Small gravel, such as the 3-millimeter colored gravel sold in most aquarium stores, works reasonably well as an aquarium substrate. Anything over 4 millimeter (3/16ths inch) can start trapping food. Note that a mix of three to six millimeter gravel such as most modern aquarium gravels is just fine as the small particles fill the voids in the larger particles.
Small gravel does increase the bioload somewhat (maybe very roughly + 5% to 10%) by trapping some food particles. But it doesn’t produce abrasive particles. Note that some cheaper aquarium gravels which are epoxy coated will flake off the epoxy coating in time, something which is very undesirable. White on black spotted gravel really looks bad.

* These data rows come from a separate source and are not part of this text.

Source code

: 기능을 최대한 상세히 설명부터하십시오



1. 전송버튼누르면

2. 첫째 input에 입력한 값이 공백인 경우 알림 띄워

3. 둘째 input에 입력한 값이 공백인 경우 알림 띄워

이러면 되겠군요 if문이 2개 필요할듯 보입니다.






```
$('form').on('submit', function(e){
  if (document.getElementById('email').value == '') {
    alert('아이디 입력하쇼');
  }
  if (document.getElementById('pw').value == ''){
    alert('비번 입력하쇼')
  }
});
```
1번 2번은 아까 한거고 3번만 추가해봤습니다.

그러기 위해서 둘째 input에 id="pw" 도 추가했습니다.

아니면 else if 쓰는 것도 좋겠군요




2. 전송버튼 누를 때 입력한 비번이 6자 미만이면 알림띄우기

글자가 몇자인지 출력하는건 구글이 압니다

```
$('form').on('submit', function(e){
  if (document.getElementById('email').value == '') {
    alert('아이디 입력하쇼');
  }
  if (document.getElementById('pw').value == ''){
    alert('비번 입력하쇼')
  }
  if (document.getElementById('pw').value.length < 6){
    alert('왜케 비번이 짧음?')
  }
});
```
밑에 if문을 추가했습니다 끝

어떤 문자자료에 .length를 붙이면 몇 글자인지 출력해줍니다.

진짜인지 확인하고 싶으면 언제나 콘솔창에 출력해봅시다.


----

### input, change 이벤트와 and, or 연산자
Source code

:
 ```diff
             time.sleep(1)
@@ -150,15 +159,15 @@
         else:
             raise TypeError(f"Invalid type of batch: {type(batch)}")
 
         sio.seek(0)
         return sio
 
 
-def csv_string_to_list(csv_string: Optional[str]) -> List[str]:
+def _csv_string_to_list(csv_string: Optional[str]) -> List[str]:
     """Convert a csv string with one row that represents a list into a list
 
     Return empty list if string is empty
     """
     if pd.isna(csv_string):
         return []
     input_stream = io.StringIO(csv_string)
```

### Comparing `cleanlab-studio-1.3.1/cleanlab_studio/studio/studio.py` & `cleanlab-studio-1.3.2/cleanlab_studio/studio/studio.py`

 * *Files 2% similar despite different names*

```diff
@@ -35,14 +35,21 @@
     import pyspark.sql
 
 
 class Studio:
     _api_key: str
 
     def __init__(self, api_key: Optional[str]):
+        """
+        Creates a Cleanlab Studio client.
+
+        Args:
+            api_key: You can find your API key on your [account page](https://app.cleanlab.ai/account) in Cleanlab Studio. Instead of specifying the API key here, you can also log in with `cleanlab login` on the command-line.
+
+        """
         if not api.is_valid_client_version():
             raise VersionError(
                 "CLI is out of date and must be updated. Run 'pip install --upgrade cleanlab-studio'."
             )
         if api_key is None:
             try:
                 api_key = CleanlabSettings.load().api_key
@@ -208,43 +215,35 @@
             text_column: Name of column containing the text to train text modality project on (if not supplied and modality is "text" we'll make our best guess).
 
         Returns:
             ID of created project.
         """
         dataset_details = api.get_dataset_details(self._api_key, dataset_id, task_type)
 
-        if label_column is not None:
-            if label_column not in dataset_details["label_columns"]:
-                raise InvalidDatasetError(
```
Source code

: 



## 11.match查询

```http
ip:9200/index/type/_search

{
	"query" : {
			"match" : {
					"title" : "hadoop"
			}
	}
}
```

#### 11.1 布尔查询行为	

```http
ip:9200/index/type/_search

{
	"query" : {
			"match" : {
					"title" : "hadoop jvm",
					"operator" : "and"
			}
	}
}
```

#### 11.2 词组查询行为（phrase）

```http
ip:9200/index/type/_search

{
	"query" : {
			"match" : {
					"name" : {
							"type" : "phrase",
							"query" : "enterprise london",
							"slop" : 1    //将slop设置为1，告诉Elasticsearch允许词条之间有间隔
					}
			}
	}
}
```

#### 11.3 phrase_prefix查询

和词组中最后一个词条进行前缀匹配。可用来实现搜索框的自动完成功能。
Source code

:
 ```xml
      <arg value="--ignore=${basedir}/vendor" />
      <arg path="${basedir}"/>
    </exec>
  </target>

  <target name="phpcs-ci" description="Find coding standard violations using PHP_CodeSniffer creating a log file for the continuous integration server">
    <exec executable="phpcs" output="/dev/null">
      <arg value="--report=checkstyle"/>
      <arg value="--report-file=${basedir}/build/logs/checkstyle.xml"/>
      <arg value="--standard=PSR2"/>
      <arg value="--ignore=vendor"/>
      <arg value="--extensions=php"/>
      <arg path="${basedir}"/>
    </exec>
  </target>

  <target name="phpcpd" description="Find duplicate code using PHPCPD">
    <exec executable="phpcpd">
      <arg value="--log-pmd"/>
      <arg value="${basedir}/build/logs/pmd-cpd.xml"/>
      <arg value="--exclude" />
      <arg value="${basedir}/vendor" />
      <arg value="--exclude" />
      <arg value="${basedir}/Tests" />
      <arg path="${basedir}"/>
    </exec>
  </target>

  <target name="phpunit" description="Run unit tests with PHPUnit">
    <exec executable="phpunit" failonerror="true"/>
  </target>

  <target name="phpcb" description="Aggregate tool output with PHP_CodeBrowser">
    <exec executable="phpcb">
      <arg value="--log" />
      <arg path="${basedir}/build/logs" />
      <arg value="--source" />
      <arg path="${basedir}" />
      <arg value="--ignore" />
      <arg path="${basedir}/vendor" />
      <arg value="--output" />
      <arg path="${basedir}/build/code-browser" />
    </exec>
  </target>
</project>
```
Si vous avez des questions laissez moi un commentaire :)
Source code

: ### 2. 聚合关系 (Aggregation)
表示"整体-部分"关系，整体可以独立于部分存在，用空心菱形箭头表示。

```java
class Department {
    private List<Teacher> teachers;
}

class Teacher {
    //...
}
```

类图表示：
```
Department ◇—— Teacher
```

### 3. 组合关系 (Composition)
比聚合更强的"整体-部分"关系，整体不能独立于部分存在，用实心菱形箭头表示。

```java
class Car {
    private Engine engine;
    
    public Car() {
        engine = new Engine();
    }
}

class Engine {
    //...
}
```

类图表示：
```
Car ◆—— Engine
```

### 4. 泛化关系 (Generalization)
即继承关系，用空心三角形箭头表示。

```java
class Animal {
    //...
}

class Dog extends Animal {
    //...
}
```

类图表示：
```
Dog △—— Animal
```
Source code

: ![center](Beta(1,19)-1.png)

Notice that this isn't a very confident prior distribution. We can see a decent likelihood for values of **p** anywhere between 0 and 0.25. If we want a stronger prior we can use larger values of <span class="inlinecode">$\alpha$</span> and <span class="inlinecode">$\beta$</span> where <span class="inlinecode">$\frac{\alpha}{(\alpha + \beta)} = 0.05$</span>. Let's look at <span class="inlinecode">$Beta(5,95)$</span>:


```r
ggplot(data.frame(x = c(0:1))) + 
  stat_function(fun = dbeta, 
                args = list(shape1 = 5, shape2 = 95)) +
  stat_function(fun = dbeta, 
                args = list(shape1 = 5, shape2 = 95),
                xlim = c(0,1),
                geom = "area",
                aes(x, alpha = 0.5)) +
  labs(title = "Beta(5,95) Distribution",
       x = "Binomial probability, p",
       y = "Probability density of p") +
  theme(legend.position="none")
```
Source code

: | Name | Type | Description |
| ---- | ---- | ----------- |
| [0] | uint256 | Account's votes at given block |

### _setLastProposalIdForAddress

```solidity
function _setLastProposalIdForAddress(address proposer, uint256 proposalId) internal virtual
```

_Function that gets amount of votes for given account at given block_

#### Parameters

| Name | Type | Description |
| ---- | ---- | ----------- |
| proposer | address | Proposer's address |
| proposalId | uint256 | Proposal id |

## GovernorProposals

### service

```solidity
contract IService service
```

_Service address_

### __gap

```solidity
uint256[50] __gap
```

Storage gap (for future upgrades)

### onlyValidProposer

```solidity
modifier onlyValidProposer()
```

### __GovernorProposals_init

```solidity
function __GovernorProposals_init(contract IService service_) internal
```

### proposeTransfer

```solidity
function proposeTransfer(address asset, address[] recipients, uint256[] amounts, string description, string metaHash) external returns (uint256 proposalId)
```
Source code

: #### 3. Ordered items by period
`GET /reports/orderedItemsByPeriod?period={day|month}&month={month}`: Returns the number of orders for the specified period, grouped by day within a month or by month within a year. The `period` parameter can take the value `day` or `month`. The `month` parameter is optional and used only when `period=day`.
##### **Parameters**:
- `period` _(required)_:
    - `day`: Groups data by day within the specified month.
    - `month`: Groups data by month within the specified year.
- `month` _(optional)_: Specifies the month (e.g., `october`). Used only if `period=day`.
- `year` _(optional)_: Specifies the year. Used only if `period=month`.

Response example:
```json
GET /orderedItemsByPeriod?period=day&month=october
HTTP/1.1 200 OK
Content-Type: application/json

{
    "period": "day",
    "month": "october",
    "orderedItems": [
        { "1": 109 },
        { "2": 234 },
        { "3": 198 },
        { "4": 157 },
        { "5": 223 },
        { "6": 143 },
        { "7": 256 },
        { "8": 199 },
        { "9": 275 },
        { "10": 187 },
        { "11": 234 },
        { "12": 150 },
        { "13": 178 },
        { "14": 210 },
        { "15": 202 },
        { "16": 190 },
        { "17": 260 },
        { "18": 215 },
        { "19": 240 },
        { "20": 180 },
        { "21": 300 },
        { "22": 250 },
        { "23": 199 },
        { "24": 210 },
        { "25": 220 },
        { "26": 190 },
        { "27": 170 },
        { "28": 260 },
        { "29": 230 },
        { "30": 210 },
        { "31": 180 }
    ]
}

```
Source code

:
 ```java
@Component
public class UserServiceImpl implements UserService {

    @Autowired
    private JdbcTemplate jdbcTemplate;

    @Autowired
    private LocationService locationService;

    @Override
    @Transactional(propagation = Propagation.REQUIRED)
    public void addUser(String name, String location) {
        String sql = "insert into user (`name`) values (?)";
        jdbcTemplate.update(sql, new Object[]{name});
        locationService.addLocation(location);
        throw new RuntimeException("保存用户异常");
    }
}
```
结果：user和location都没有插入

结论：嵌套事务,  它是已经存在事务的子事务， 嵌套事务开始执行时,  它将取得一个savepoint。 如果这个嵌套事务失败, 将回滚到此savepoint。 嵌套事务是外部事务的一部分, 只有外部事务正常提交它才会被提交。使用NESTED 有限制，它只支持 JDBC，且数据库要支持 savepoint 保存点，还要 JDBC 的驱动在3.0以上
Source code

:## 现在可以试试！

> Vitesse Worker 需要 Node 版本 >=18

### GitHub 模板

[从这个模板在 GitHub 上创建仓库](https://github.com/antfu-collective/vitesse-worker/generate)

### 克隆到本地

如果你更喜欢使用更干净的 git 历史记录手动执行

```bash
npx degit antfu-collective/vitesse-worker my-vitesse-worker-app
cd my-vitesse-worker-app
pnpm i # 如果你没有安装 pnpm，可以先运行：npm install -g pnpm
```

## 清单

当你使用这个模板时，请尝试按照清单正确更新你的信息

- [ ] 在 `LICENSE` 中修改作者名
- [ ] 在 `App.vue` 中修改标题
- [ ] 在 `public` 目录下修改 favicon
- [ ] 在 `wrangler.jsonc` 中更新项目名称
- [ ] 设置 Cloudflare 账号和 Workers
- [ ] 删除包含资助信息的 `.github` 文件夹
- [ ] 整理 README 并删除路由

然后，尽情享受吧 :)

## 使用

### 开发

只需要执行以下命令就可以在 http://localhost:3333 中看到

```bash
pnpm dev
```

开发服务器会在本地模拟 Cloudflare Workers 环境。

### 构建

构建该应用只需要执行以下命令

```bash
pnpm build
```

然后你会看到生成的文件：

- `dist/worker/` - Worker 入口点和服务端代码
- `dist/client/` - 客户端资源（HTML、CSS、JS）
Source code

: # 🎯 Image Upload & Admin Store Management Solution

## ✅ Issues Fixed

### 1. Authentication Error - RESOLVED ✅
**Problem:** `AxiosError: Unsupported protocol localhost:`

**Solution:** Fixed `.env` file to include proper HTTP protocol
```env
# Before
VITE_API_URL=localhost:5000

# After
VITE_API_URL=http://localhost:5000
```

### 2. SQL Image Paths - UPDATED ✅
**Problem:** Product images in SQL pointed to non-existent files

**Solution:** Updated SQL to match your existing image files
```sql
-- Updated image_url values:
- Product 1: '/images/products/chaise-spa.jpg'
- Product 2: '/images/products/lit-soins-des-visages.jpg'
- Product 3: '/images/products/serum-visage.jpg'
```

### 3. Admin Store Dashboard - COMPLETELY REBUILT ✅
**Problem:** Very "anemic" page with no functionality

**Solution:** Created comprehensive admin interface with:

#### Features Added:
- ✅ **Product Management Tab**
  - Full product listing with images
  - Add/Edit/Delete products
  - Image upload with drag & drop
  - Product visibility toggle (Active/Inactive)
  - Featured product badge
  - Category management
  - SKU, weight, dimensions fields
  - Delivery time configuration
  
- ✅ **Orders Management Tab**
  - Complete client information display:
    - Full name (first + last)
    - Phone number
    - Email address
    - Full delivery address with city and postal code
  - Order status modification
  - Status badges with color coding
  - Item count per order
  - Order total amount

Larger gravels such as pea gravel are simply bad for any aquarium. When fish are fed a small proportion of the food drops to the bottom of the aquarium. In most aquariums the food will simply lie exposed on the bottom where the fish can still get to it and eat it. With large gravel the fish can’t get to this uneaten food, it decomposes, and it creates an increased bio-load in the aquarium. I won’t use pea gravel or large decorative gravel. And don’t get me started on using marbles in the aquarium.
I never mix gravel which is very light or white with gravel that is dark. The resulting “salt and pepper” look is very unnatural. It looks like a lot of feces on the bottom of the aquarium. But then some like this aesthetic! I prefer small mixed brown gravel (light brown, medium brown and dark brown mixed together or just the “natural” aquarium gravel one can buy) and a natural look to the aquarium. Of course, some people and children prefer the psychedelic pink look to the gravel. To each his own.
Of course, 3 to 6 millimeter “aquarium gravel” is the best gravel for an undergravel filter and works well in an undergravel filter. I have had great success with undergravel filters and have them in all 16 of my tanks.
One very misunderstood topic is using a gravel vacuum. The brown mulm which forms down in the gravel is neither good or bad. It adds a little to the bioload of the aquarium water. But it also does some very limited biofiltration. And by “biofiltration” we mean both the action of “beneficial bacteria” (more properly termed “nitrifying bacteria”) and all the other beneficial organisms found in brown mulm. So the negatives and positives pretty much weigh each other out.
But a brown mulm above the gravel is a different matter. If bottom feeding fish like corydoras can swim through the mulm it is decidedly detrimental. One constantly sees “My corydoras lost their barbels. What happened?” on social media. When they post a photo the aquarium almost always has a brown mulm visible above the substrate. This mulm must be prevented. Prevention is best done by circulating the water in the aquarium in such a way as to sweep the mulm up into the filter.
Oil Absorbent and Kitty litter
Aquarium gravel has gotten quite expensive. Two very real alternatives which are a WHOLE lot cheaper are the various sintered clay products used for Kitty Litter (typically light gray color) and oil absorbents (shades of rusty brown). These are very attractive as a substrate, especially the rust colored oil absorbents.
The oil absorbent and kitty litter can also be used in something like a canister filter. They will have the same filtration capacity as aquarium gravel (i.e. moderate). For the price, it cannot be beat. Note this price varies considerably by country.